ONE of Guernsey's greatest ever bowlers, Nick Donaldson, has given up the sport after paying the price for success. The self-employed carpenter, who won the World Indoor Bowls Council men's singles title two years ago and lost in the final of the British Isles singles last year, has decided to call it a day.
'The main reason I have given up is because it's cost me a fortune over the past 10 years and my family has not had a holiday and are suffering,' he said.
'It has cost me about £3,000 a year to play bowls.
'I went away to play out of the island seven times last year and on three of those occasions it was a week to 10 days at a time.
'That is three weeks off work a year and, being self-employed, if you are not working you don't get paid.'
Donaldson has been Channel Islands singles champion for three out of the last four years.
'The main problem in bowls and many other sports in Guernsey is there is not enough sponsorship about,' he claimed.
'Hopefully, with zero-10 coming in and the companies not having to pay tax it will give them more money to sponsor sport and give the island back something that the island has given them.'
Donaldson said that the only sponsorship he has received over the past decade has been from the Parrot and Mariners Inn pubs.
'All sports need more sponsorship. The indoor bowls club has been struggling for the past 10 years because it has not been able to get any financial help from the States, who have said they have not got the money to give out,' said Donaldson.

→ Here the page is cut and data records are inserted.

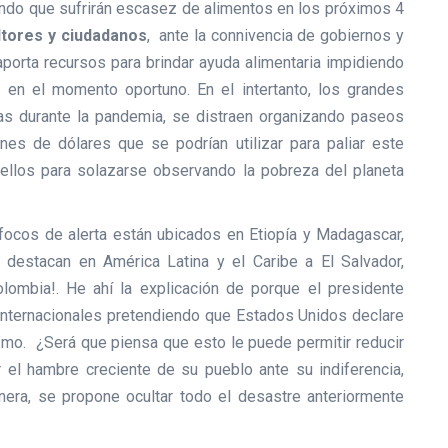
undo que sufrirán escasez de alimentos en los próximos 4
ltores y ciudadanos
, ante la connivencia de gobiernos y
aporta recursos para brindar ayuda alimentaria impidiendo
 en el momento oportuno. En el intertanto, los grandes
nas durante la pandemia, se distraen organizando paseos
nes de dólares que se podrían utilizar para paliar este
ellos para solazarse observando la pobreza del planeta
ocos de alerta están ubicados en Etiopía y Madagascar,
destacan en América Latina y el Caribe a El Salvador,
lombia!. He ahí la explicación de porque el presidente
nternacionales pretendiendo que Estados Unidos declare
mo. ¿Será que piensa que esto le puede permitir reducir
 el hambre creciente de su pueblo ante su indiferencia,
anera, se propone ocultar todo el desastre anteriormente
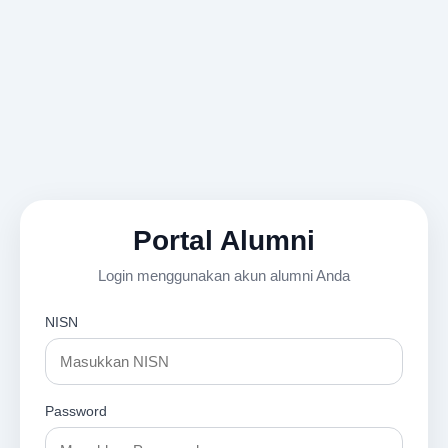
Portal Alumni
Login menggunakan akun alumni Anda
NISN
Password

He said he might consider returning to the sport in a few years' time.
'I have not really missed it yet, but when you are good at something you don't really want to give it up,' he said.
Donaldson, 47, has been playing bowls for 25 years, and has no doubts the sport is in safe hands though.
He agreed there were some promising juniors coming through the local ranks.
'There is no doubt in future that Guernsey can produce more world champions, if we can keep them in the sport, but they will need more financial help,' he warned.
He appreciates companies like NatWest and Norman Piette and many others plough a lot of money into sport and is calling on those that do not to follow their lead.
'It's about time some of the other big companies put more money into sport to help their local community. They will not be paying any tax on their profits and if that is the case there should be no problem doing it,' he suggested.
Income Tax have confirmed that if a company pours money, for example, into a sport or the arts, there could be a technical argument from a tax perspective that the money is not tax deductable.
It is accepted when a company sponsors it is going to get publicity out of it.
'We apply a pretty light touch from an income tax perspective and anything that could be considered charitable we give it a fairly broad brush,' said a spokesman.